A further difficulty lies in predicting technological developments: though data may be regarded as "anonymous" today, thanks to rapid technological progress and additional data sources, tomorrow it may be possible to attribute it to a specific person without much difficulty, thus potentially causing a serious breach of privacy. This makes it essential to consider data protection issues when developing new technologies. Data protection must be part of the overall concept from the very outset ("privacy by design"), to avoid the arduous and expensive process of having to remedy data protection problems retrospectively.

There are additional serious data protection issues relating to big data:

  • Technological capabilities pose a challenge to the requirement of transparency imposed by data protection law: everyone is entitled to know who is processing what data about them and for what purpose. In the case of big data, it is very hard to keep track of data processing and the matching of data from various sources on any specific person, or indeed to know if any data is being processed at all.
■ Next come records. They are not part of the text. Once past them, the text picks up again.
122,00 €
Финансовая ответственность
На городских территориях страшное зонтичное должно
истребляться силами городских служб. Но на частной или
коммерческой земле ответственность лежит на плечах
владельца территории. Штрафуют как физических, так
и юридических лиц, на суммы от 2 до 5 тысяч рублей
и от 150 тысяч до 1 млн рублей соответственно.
This means that big data users face a particular challenge in relation to transparency and in providing information to the persons concerned.

  • Processing personal big data requires the consent of the persons concerned. This means that the purpose of the big data procedure must be clear to those concerned as early as the data procurement stage. This, however, contradicts the basic concept of big data, that data should be collected and stored with a view to serving some as yet undetermined purpose. If a vague, general description of the purpose of the data processing is provided, this means that any consent given to the planned data processing is not legally valid.
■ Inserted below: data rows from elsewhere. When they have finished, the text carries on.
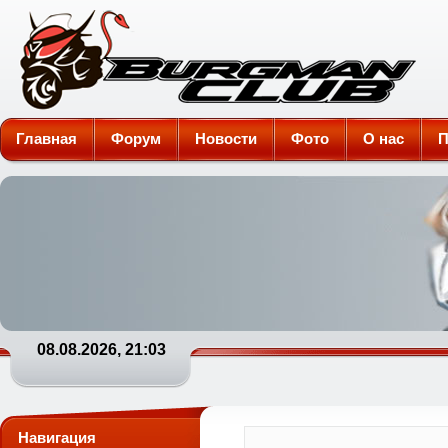
Burgman-Club
Главная
Форум
Новости
Фото
О нас
П
08.08.2026, 21:03
Навигация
  • A further difficulty is the requirement of data accuracy: algorithms are applied to big data to independently and automatically analyse large data collections to establish links, for example. This analysis creates new information related to specific persons that cannot be judged to be correct or wrong, but simply amounts to probabilities or interpretations.


Big data offers new opportunities for social and scientific research and a modified form of value creation for businesses. However, big data can also pose a threat to privacy, for example if the processed data is not or is insufficiently anonymised. Where data related to specific persons is involved, the right to privacy and the protection of personal data must be upheld. The priority must be to ensure that the technology and procedures used to store and process big data are compatible with data protection. Consideration must be given to data protection issues in the conceptual phase, and data security must be guaranteed. In addition, big data must be made subject to strict requirements of transparency and clear procedures. Personal big data is at odds with the basic principles of the Data Protection Act, in particular the requirements of a clear purpose and of economy of data. Serious challenges are being posed to the current conception of data protection, as big data is now being exploited and some of the key provisions of the Data Protection Act (DPA) are therefore being called into question. A fundamental review of the DPA is needed to find out how the key principles of purpose, consent and transparency can be complied with when using big data.